● **Short exercise**:
Pull out every line of the material below that contains the word "game", matching its case exactly.

-*-

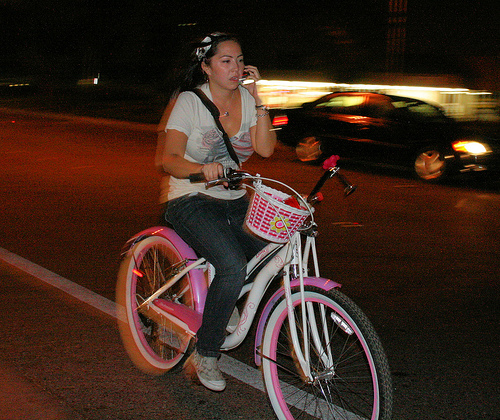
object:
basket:
[246, 183, 317, 244]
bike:
[113, 154, 395, 419]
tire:
[260, 285, 396, 420]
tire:
[115, 236, 190, 379]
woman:
[157, 33, 277, 394]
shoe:
[192, 351, 228, 393]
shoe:
[225, 307, 240, 334]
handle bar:
[188, 167, 234, 184]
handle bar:
[321, 166, 359, 196]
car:
[262, 90, 500, 194]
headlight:
[451, 140, 493, 157]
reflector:
[328, 309, 353, 336]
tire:
[294, 134, 326, 164]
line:
[0, 238, 395, 419]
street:
[0, 105, 497, 419]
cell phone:
[242, 65, 249, 82]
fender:
[254, 275, 344, 369]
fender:
[118, 225, 206, 318]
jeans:
[161, 190, 271, 359]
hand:
[201, 162, 229, 187]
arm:
[160, 90, 203, 177]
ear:
[201, 59, 211, 77]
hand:
[240, 65, 264, 97]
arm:
[248, 101, 275, 159]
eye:
[220, 58, 232, 64]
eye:
[238, 58, 246, 64]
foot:
[191, 349, 228, 393]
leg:
[173, 212, 248, 355]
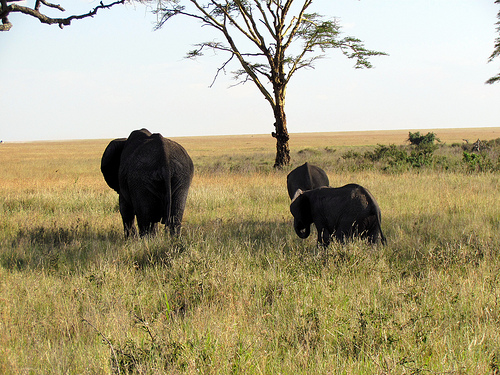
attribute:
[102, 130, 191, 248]
elephant — grey, walking, large, adult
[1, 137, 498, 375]
grass — tall, brown, green, high, dry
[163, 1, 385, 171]
tree — spindly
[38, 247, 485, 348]
grass — tall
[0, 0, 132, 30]
tree branch — High, gnarled , weathered  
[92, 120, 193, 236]
elephants — Adult 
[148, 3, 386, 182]
tree — Spindly 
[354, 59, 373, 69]
leaves — few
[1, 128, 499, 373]
plain — Open 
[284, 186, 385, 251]
elephant — grey, walking, small, herd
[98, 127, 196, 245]
elephant — Large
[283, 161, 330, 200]
elephant — grey, walking, Smaller 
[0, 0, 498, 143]
sky — white, blue, pale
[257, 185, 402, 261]
elephant — baby 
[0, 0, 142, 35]
tree branch — tree's, without leaves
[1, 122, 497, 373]
ground — higher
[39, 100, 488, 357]
grass — green, white, beige, dehydrated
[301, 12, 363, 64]
leaves — green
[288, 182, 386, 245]
elephant — small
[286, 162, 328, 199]
elephant —  small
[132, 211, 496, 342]
grass — dehydrated , Tall, pale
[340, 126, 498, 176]
vegetation — darker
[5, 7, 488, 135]
sky. — blue 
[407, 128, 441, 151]
vegetation — darker, green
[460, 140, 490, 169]
vegetation — darker, green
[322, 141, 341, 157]
vegetation — darker, green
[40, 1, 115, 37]
branch — gnarled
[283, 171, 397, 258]
elephant — Baby 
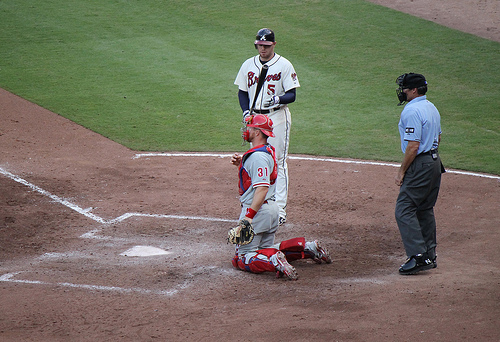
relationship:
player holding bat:
[188, 15, 333, 193] [249, 61, 311, 123]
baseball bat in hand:
[248, 64, 269, 114] [241, 107, 258, 122]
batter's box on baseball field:
[84, 200, 291, 297] [13, 3, 412, 321]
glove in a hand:
[223, 220, 257, 242] [226, 217, 258, 247]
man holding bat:
[234, 27, 301, 226] [250, 64, 270, 114]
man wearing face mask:
[395, 72, 447, 276] [395, 71, 428, 105]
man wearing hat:
[234, 27, 301, 226] [253, 26, 277, 46]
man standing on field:
[383, 54, 483, 276] [18, 12, 485, 327]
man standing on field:
[232, 25, 301, 227] [18, 12, 485, 327]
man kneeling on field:
[227, 109, 332, 278] [18, 12, 485, 327]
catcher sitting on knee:
[225, 115, 332, 282] [231, 249, 251, 272]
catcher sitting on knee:
[225, 115, 332, 282] [259, 243, 270, 249]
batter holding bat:
[234, 26, 295, 227] [252, 59, 264, 117]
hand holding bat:
[239, 109, 259, 119] [252, 59, 264, 117]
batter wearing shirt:
[234, 26, 295, 227] [234, 52, 297, 110]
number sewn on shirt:
[267, 80, 277, 99] [234, 52, 297, 110]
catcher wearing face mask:
[225, 115, 332, 282] [239, 112, 253, 148]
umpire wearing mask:
[394, 70, 446, 276] [394, 72, 429, 106]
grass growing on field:
[2, 6, 492, 169] [3, 4, 490, 340]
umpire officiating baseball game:
[394, 71, 446, 275] [2, 1, 484, 338]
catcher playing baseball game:
[223, 109, 333, 281] [2, 1, 484, 338]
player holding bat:
[234, 27, 301, 225] [243, 60, 268, 116]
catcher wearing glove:
[223, 109, 333, 281] [236, 218, 257, 243]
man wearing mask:
[227, 114, 332, 281] [239, 109, 256, 149]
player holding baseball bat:
[234, 27, 301, 225] [248, 64, 270, 114]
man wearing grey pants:
[227, 114, 332, 281] [225, 195, 306, 269]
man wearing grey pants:
[395, 72, 447, 276] [391, 144, 446, 265]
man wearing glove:
[227, 109, 332, 278] [226, 217, 256, 244]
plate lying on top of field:
[122, 236, 176, 260] [3, 4, 490, 340]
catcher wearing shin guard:
[225, 115, 332, 282] [211, 249, 276, 287]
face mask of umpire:
[395, 73, 427, 106] [385, 50, 463, 274]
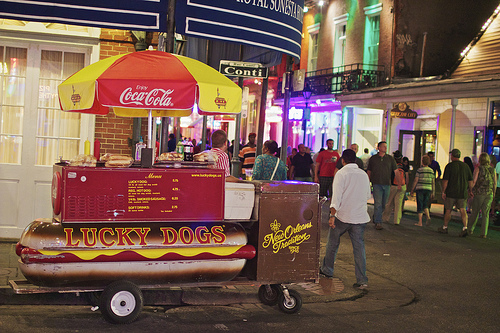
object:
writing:
[57, 223, 232, 249]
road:
[413, 267, 454, 311]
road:
[308, 299, 393, 328]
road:
[152, 315, 295, 332]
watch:
[326, 212, 337, 217]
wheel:
[274, 288, 303, 317]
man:
[311, 147, 379, 291]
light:
[272, 77, 391, 176]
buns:
[103, 152, 136, 167]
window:
[0, 44, 24, 162]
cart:
[10, 42, 328, 317]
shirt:
[439, 159, 477, 201]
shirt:
[328, 161, 375, 226]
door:
[0, 34, 101, 246]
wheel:
[101, 285, 147, 325]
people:
[461, 150, 496, 240]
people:
[438, 147, 475, 237]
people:
[410, 154, 435, 226]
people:
[421, 150, 444, 183]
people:
[381, 163, 410, 226]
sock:
[461, 225, 467, 229]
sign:
[218, 58, 268, 79]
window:
[360, 10, 385, 80]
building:
[300, 1, 466, 82]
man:
[364, 140, 402, 231]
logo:
[116, 82, 179, 113]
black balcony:
[301, 62, 391, 95]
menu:
[64, 169, 226, 225]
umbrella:
[52, 44, 243, 122]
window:
[31, 49, 86, 165]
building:
[0, 0, 303, 245]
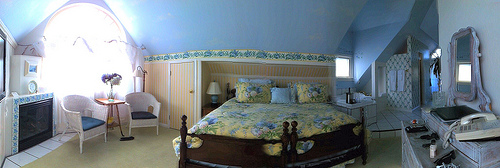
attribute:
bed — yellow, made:
[171, 79, 368, 167]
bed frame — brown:
[180, 83, 368, 167]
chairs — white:
[59, 91, 162, 154]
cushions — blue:
[80, 111, 157, 133]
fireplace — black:
[18, 98, 54, 154]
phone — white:
[443, 113, 499, 149]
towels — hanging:
[387, 70, 408, 95]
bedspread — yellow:
[173, 95, 371, 160]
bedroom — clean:
[0, 0, 498, 167]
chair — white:
[123, 91, 162, 138]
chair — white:
[59, 94, 110, 155]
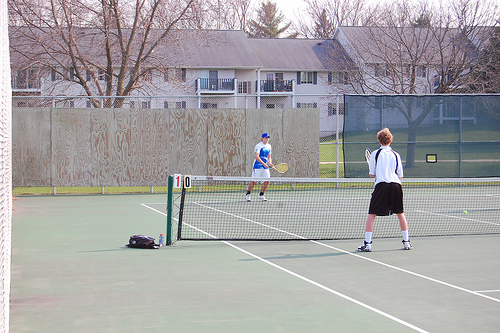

-*-

● **Solution**:
umpire officiating baseball game:
catcher playing baseball game:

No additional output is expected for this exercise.